### Selected extract
━━━

Thank you, Alain. We are certainly pleased with our performance. Our success is largely attributed to a solid strategy and an engaged workforce, bolstered by our strong leadership team and our Board's valuable guidance. Speaking of our Board, I'm proud to announce that Macky Tall will be joining our Board of Directors, subject with [ another ] shareholders' meeting. Mr. Tall is a partner and Chair of Carlyle's Global Infrastructure Group and previously held several leadership positions at Caisse de depot et placement du Quebec. His expertise in finance, capital markets, infrastructure and deep knowledge of WSP's key sectors will bring significant value to our Board. In terms of new additions to the global leadership team, I would like to highlight the appointment of Sandy Vassiadis, who joined WSP in February as our Chief Communications Officer. Ms. Vassiadis is a seasoned communication executive, and I'm excited that she has joined WSP. To conclude, I am proud of our collective achievement in 2022 as we enforced a solid foundation of our diversified and resilient platform. And while we remain disciplined, we can be optimistic about our future as we focus on profitable and sustainable growth. I sincerely thank our employees, the members of our Board of Directors as well as our clients and shareholders for their continued support. I would now like to open the line for questions.

━━━

Records from a dataset:

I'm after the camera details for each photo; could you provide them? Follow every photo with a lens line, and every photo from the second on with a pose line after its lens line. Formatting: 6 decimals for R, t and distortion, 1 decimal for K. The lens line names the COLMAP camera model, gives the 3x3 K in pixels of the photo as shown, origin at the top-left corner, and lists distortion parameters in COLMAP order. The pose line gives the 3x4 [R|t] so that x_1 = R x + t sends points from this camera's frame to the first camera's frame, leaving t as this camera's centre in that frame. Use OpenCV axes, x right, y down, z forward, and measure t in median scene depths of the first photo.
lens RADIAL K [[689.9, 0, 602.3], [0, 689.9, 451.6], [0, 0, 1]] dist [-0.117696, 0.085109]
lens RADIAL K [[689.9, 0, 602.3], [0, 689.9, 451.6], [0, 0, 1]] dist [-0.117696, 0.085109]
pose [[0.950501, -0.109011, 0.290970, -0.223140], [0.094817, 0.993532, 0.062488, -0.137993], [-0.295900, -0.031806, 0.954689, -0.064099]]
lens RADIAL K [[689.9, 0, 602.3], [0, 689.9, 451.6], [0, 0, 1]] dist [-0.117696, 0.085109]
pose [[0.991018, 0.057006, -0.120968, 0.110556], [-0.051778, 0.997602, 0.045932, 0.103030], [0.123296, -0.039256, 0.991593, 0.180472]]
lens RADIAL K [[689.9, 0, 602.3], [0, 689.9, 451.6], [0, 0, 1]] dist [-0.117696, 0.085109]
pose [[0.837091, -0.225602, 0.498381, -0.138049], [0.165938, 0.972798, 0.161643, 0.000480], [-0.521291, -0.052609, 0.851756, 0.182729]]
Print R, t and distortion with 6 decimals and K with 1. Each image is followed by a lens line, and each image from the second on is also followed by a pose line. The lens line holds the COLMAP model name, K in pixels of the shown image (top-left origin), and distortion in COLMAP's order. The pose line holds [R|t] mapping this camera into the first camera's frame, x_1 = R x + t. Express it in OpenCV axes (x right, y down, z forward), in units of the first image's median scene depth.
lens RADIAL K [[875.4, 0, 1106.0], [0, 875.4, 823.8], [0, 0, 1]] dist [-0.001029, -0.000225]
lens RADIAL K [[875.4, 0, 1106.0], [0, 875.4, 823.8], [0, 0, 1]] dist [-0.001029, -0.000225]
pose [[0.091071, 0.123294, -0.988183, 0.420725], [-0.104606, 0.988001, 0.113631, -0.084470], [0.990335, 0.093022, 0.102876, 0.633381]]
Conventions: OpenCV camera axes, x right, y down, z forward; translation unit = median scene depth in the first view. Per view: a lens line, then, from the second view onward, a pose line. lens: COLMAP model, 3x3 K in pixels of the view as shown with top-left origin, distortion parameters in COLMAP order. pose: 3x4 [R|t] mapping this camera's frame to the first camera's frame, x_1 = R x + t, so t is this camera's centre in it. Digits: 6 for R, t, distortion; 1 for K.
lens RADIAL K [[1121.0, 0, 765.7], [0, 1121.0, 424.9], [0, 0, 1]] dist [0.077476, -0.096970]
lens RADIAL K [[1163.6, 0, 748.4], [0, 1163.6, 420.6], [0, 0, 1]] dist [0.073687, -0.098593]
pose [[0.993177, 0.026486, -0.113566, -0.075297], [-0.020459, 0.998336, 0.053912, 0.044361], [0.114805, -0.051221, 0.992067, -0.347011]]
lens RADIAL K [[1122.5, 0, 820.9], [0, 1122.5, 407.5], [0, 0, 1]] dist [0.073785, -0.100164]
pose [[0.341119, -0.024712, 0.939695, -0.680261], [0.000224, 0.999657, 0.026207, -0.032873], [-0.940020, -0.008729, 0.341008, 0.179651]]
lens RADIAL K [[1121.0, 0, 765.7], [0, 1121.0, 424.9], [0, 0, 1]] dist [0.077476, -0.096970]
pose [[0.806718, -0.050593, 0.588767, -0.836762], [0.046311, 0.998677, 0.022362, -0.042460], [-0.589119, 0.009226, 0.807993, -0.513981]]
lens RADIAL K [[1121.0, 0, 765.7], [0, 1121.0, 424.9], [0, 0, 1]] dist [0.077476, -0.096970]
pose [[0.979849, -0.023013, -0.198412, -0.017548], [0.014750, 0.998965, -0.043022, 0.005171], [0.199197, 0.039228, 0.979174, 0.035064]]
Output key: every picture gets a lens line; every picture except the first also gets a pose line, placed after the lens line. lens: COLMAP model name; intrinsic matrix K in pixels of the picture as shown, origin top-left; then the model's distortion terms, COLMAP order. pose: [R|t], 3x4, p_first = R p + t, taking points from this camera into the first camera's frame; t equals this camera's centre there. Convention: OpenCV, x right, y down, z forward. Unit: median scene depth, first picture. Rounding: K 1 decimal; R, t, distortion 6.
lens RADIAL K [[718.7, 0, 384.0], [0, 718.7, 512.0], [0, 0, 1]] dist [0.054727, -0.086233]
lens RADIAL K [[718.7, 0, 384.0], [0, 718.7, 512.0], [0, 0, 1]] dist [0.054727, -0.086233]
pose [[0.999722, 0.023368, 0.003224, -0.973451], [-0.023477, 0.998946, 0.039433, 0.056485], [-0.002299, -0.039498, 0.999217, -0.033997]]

━━━

### Work instructions
Echo back the full earnings call remarks on WSP's board and leadership word for word. None of the data is needed here.

### Response
Thank you, Alain. We are certainly pleased with our performance. Our success is largely attributed to a solid strategy and an engaged workforce, bolstered by our strong leadership team and our Board's valuable guidance. Speaking of our Board, I'm proud to announce that Macky Tall will be joining our Board of Directors, subject with [ another ] shareholders' meeting. Mr. Tall is a partner and Chair of Carlyle's Global Infrastructure Group and previously held several leadership positions at Caisse de depot et placement du Quebec. His expertise in finance, capital markets, infrastructure and deep knowledge of WSP's key sectors will bring significant value to our Board. In terms of new additions to the global leadership team, I would like to highlight the appointment of Sandy Vassiadis, who joined WSP in February as our Chief Communications Officer. Ms. Vassiadis is a seasoned communication executive, and I'm excited that she has joined WSP. To conclude, I am proud of our collective achievement in 2022 as we enforced a solid foundation of our diversified and resilient platform. And while we remain disciplined, we can be optimistic about our future as we focus on profitable and sustainable growth. I sincerely thank our employees, the members of our Board of Directors as well as our clients and shareholders for their continued support. I would now like to open the line for questions.